Lo que se percibe, es una sensación de confianza, incluso de algarabía, que no deja de representar un contraste, cuando se trata del primer candidato no militante en la historia de este partido.
Sin embargo para el PRI y su régimen, lo único que importa es conservar el poder, con todo y que esto haya obligado a romper uno de sus dogmas más preciados.
El sacrificio priista se enmarca en la competitividad de Meade, el único de su entorno, pero no de su pertenencia, que posee las cualidades para cambiar el rostro de un partido en bancarrota.
El asunto es que lo que nadie se ha cuestionado, y eso debió ser el primer punto de la discusión, es ¿Cómo será un eventual gobierno del PRI, sin un priista al frente del mismo?
Porque la situación personal, profesional e ideológica de Meade, no se parece en nada al antecedente más cercano, representado por Ernesto Zedillo, el menos priista de sus presidentes.
Una administración encabezada por José Antonio Meade, tendría que ser por definición, escasa si no es que nulamente partidista, fundamentalmente enfocada al espectro profesional del ejercicio gubernamental.

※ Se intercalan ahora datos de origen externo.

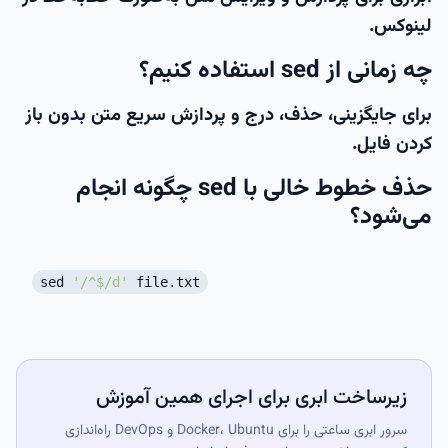
لینوکس.
چه زمانی از sed استفاده کنیم؟
برای جایگزینی، حذف، درج و پردازش سریع متن بدون باز
کردن فایل.
حذف خطوط خالی با sed چگونه انجام
می‌شود؟
sed
'/^$/d'
file.txt
زیرساخت ابری برای اجرای همین آموزش
سرور ابری ساعتی را برای Docker، Ubuntu و DevOps راه‌اندازی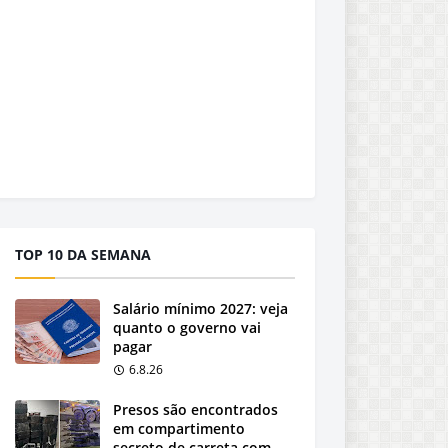
TOP 10 DA SEMANA
Salário mínimo 2027: veja
quanto o governo vai
pagar
6.8.26
Presos são encontrados
em compartimento
secreto de carreta com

Esto por supuesto implicaría una separación tacita del poder oficial con su partido en muy diversos aspectos, salvo en la relación necesaria con sus grupos parlamentarios.
Lo que no significa por descontado que siendo presidente, Meade renunciara al privilegio de la facultad de convertirse en el jefe máximo del Instituto político.
Evidentemente el elemento más trascendente de esta suerte de divorcio, antes llamado sana distancia, se relaciona con la corrupción y la impunidad, porque Meade por concepto y convencimiento, como lo ha demostrado a lo largo de su amplia y brillante carrera pública, no permitiría, ni toleraría estos comportamientos.
Eso se tendría que notar desde el momento mismo de escoger y nombrar a sus colaboradores, que naturalmente no serán los miembros tradicionales del establishment.
Lo que impondría una profunda transformación en el manejo de los acuerdos y los equilibrios tradicionales, sobre todo en lo que se refiera a la subsecuente designación de candidatos a cargos de elección popular.
Desde este punto de observación teórico, pero no por ello menos real, Meade podría convertirse en el mayor transformador de la vida interna del PRI, sin siquiera haber sido parte de sus filas y terminar siendo su Tlatoani por causas circunstanciales.
El nuevo paradigma priista depende pues de una coyuntura extraordinaria, mantener el poder a cambio de una evolución dirigida por un elemento externo, cuyo principal objetivo, será el de desechar las prácticas negativas que el partido ha sostenido a lo largo de tantas décadas.
Una remodelación de fondo y de forma, que ni el despistado Secretario de Relaciones Exteriores, Luis Videgaray, en su torpe pre destape pudo imaginar cuando comparó a Meade con Plutarco Elías Calles.
Digamos que lo que Videgaray no alcanzó a dimensionar, pero que terminó por volverlo una casualidad, es que Calles fundó el PRI y que muy probablemente Meade acabe por ser su refundador.